Politique

Le budget 2016 et la hausse de la fiscalité locale votés par le conseil municipal de Clermont-Ferrand

Par Emmanuel Moreau, France Bleu Pays d'Auvergne mercredi 6 janvier 2016 à 1:45

Olivier Bianchi explique son choix d'augmenter la fiscalité locale
Olivier Bianchi explique son choix d'augmenter la fiscalité locale © Radio France - Emmanuel Moreau

Les deux sujets sont étroitement liés. La part communale de la fiscalité locale augmentera de 9% cette année mais ne bougera plus jusqu'en 2020. Le budget de la ville de Clermont a été adopté par 34 voix pour et 18 contre.

Comme prévu, les débats ont été très longs (3H30) mais pas toujours très animés. Les positions de chacun étaient connues à l'avance et le débat public n'a rien changé. Les élus sont souvent restés sur des postures politiciennes, dans des discours parfois soporifiques, des débats stériles, des chiffres que chacun interprète à sa façon, sans oublier quelques règlements de compte personnels. Il y a tout de même eu (moins souvent il est vrai) des propos sur le fond du problème, des remarques constructives, des questions essentielles ou encore des envolées passionnées.

Au bout du compte, pas de surprise, le budget 2016 et la hausse du taux des impôts locaux de 9% ont été adoptés avec 34 voix pour et 18 contre, celles des élus de droite, du Front de Gauche et du Rassemblement Bleu Marine. Une augmentation de 9%, cela veut dire par exemple que la part communale pour la taxe d'habitation va passer de 19,34% à 21,08%.
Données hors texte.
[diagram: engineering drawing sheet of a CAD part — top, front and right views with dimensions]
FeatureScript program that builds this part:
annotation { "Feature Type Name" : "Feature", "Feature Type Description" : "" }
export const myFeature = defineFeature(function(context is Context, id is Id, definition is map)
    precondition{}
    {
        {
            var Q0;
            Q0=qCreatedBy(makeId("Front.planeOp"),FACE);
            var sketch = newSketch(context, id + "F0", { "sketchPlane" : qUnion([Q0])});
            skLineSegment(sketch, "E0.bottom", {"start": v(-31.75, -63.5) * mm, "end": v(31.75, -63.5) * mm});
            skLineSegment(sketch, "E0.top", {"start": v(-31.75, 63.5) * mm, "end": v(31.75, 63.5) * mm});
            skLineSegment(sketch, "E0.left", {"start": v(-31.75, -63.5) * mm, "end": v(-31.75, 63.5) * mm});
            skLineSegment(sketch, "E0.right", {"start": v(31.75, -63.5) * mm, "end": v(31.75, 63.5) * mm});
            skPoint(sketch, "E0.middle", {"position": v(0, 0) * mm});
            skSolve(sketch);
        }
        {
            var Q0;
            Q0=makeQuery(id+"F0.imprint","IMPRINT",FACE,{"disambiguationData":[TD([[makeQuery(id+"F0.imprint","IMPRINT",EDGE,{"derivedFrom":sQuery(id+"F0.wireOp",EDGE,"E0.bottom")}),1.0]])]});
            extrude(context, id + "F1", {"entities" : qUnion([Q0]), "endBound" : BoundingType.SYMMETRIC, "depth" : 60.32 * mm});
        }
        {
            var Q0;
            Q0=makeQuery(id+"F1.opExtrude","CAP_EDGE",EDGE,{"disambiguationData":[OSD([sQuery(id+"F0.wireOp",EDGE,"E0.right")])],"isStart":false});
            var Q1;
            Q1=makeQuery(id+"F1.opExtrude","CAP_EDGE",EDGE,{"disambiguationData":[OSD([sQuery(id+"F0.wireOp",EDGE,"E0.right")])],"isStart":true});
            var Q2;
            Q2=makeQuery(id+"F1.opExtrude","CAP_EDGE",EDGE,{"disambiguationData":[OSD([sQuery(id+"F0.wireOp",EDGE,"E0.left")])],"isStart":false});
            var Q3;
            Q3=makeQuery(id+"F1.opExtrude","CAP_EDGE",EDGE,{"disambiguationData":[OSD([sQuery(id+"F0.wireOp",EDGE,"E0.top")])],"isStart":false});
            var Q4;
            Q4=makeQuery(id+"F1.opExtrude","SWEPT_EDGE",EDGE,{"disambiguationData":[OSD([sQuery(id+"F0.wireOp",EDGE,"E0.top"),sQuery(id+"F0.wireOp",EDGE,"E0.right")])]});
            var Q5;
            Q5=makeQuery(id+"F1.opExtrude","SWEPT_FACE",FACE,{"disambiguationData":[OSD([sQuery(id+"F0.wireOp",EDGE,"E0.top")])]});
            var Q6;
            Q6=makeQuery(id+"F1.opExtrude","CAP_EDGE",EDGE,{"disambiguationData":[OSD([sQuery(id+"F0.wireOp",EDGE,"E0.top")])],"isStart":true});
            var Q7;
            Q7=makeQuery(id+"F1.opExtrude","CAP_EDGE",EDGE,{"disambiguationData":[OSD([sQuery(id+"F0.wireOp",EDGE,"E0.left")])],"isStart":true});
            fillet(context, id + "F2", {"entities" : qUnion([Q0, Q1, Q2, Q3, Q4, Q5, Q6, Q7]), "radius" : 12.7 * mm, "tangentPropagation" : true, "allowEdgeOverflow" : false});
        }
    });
Olivier Bianchi, le maire de Clermont-Ferrand, a rappelé son* engagement de ne plus procéder à la moindre hausse de la fiscalité locale d'ici la fin de son mandat*, un pacte qu'il propose aux clermontois. Il va d'ailleurs écrire dès ce mercredi aux contribuables de la ville pour leur expliquer le choix de la municipalité. Une mauvaise décision pour l'opposition et le leader de la droite, Jean-Pierre Brenas. 

Jean-Pierre Brenas, le leader de la droite au conseil municipal de Clermont

Autre opposition, celle du Front de Gauche. Pour Alain Laffond, le responsable du groupe, la municipalité clermontoise a fait le choix du libéralisme.

Alain Laffond du Front de Gauche

La question des emprunts toxiques est souvent revenue dans le débat. Selon Alain Laffont, ils coûteront 34 millions d'€uros à la ville. Un sujet qui n'était pas à l'ordre du jour de ce conseil mais qui le sera lors de la réunion de février. Olivier Bianchi, le maire de Clermont-Ferrand, a reconnu qu'ils pesaient dans les finances de la ville même si ce n'est pas pour cela que la hausse de la fiscalité locale a été décidée.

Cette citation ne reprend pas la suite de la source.